Les temps ont bien changé, certes. Bien sûr, les français d’aujourd’hui ne sont finalement pas plus liberticides que ceux de ce temps-là. Pas de leurs propres mains, en tous cas. Ils ont sans doute mieux à faire qu’égorger nos filles et nos compagnes, ou bien il y a la Star Ac’ ce soir à la télé. Mais ils sont prêts à se laisser parquer et endormir, prêts à laisser à un pouvoir absolu et opaque le loisir de les mettre au pas. C’est ce qui me semble être en train de se passer.
Parce qu’il suffit en France de parler de « sécurité pour vos enfants » et de désigner un bouc émissaire, qui est forcément un Autre, pas toi, bon travailleur honnête qui aime la France et se lève tôt, il n’y a qu’à pointer du doigt un profiteur, un parasite, un coupable, pour faire accepter n’importe quelle mesure répressive. Et là il ne s’agit plus (seulement) de craindre les mois et les années à venir. Le processus est enclenché depuis longtemps déjà, et l’élection d’hier ne fera qu’en assurer la continuation et le durcissement.
Des mômes de 8 et 11 ans enregistrés à vie dans le fichier d’empreintes génétiques de la Police. Mes potes motards qui doivent déposer un dossier en préfecture deux mois à l’avance pour faire une balade entre copains.

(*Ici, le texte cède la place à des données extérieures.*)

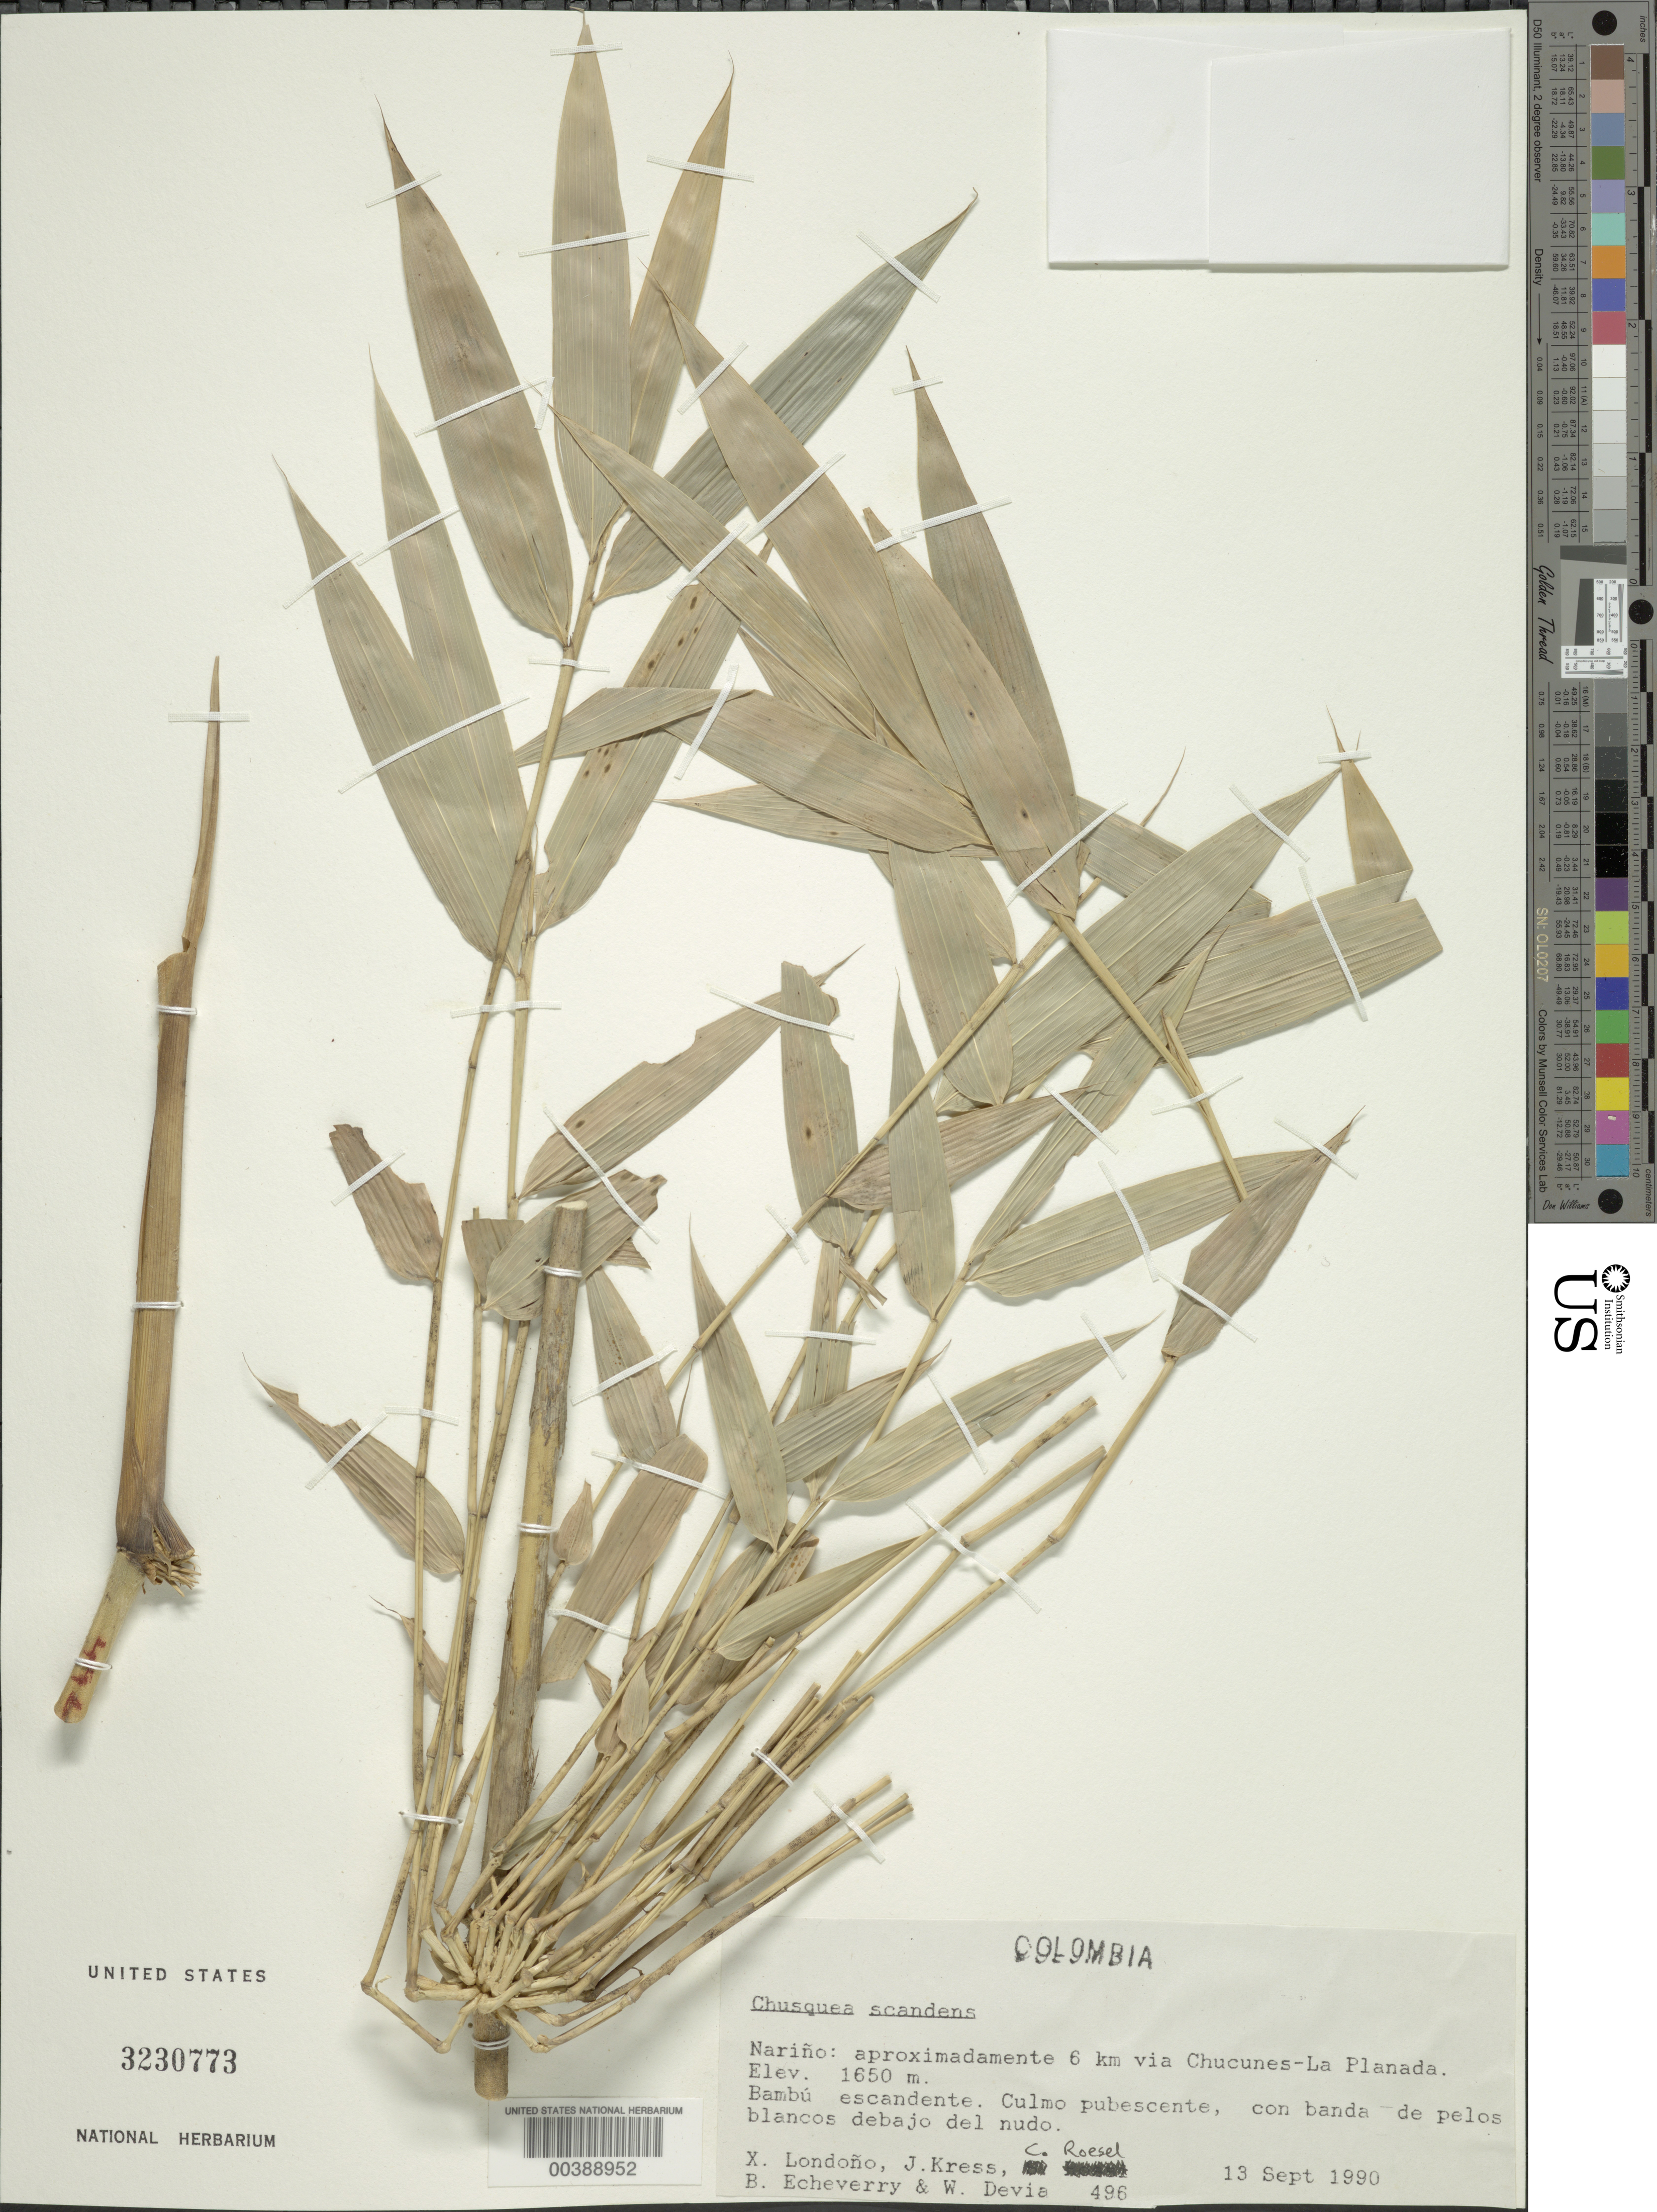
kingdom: Plantae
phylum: Tracheophyta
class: Liliopsida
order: Poales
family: Poaceae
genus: Chusquea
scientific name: Chusquea scandens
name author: Kunth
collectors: X. Londoño, W. J. Kress, C. S. Roesel, B. Echeverry & W. Devia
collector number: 496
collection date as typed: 13 Sep 1990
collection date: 1990-09-13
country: Colombia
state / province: Nariño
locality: Ca 6 km via Chucunes-la Planada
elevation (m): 1650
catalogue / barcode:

Un médecin africain qui ne peut pas participer à un congrès en France sans passer 30 heures en prison.
Les travailleurs immigrés qui se lèvent tôt pour nettoyer le métro, ce matin, faisaient grise mine.
Old soul
Très beau
RT @Scorpaena: [Blog] Old soul...
Ça valait le coup d'en l'attendre, ce...
Sept ans de réflexion
Un an plus tard Thomas, ce texte...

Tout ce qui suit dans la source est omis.